[[ Information provided, beginning ]]

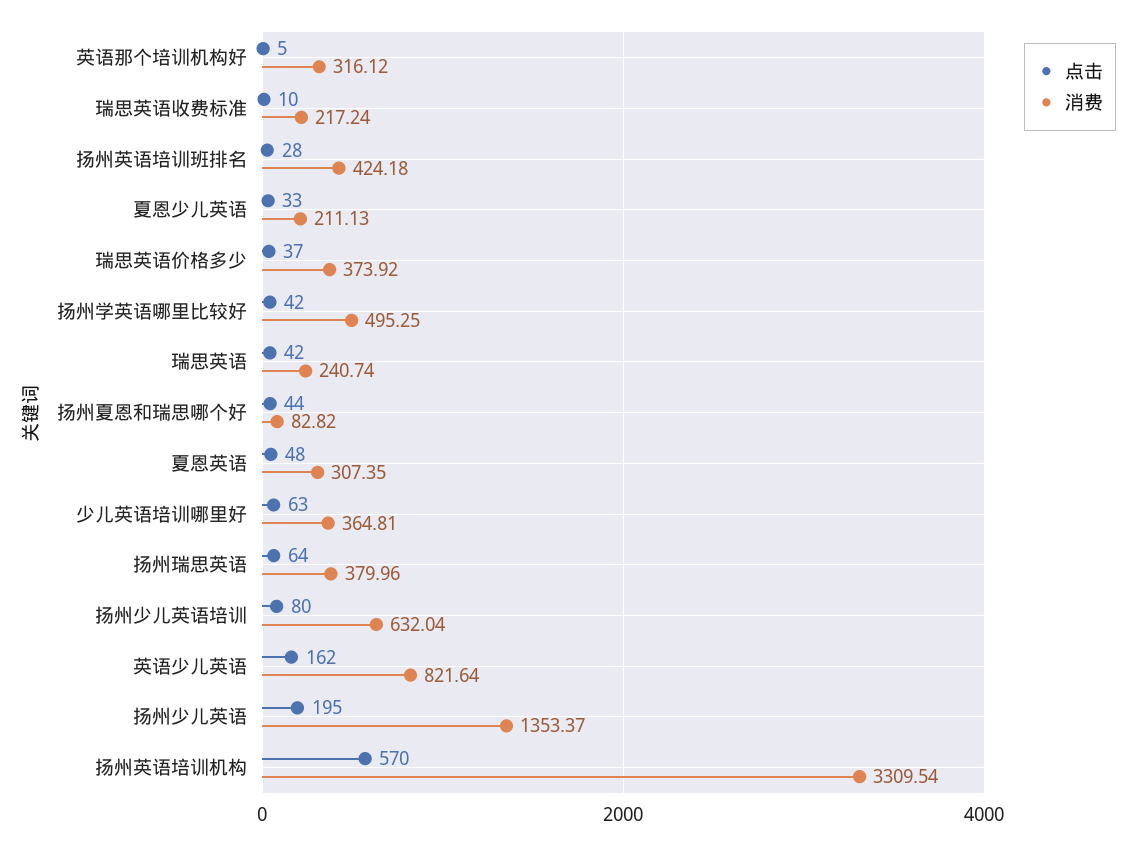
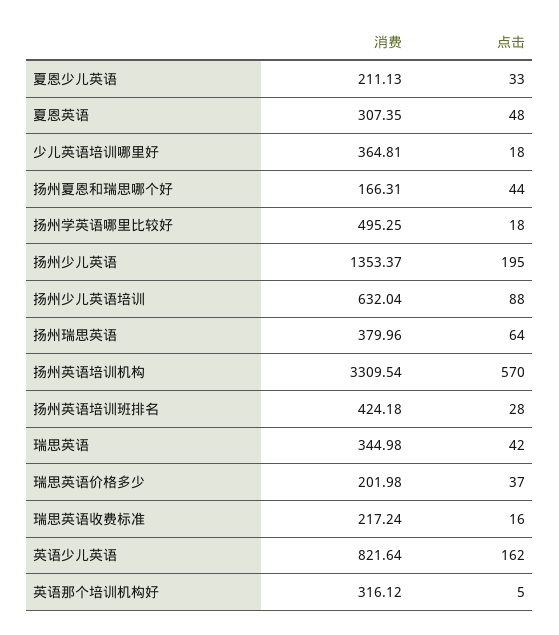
点击, 瑞思英语收费标准: 10 -> 16
消费, 瑞思英语价格多少: 373.92 -> 201.98
点击, 扬州学英语哪里比较好: 42 -> 18
消费, 瑞思英语: 240.74 -> 344.98
消费, 扬州夏恩和瑞思哪个好: 82.82 -> 166.31
点击, 少儿英语培训哪里好: 63 -> 18
点击, 扬州少儿英语培训: 80 -> 88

[[ Information provided, end ]]

## [What you will do]
Transcribe every entry exactly. Leave out the pictures.

## [Reply to the exercise]
点击, 瑞思英语收费标准: 10 -> 16
消费, 瑞思英语价格多少: 373.92 -> 201.98
点击, 扬州学英语哪里比较好: 42 -> 18
消费, 瑞思英语: 240.74 -> 344.98
消费, 扬州夏恩和瑞思哪个好: 82.82 -> 166.31
点击, 少儿英语培训哪里好: 63 -> 18
点击, 扬州少儿英语培训: 80 -> 88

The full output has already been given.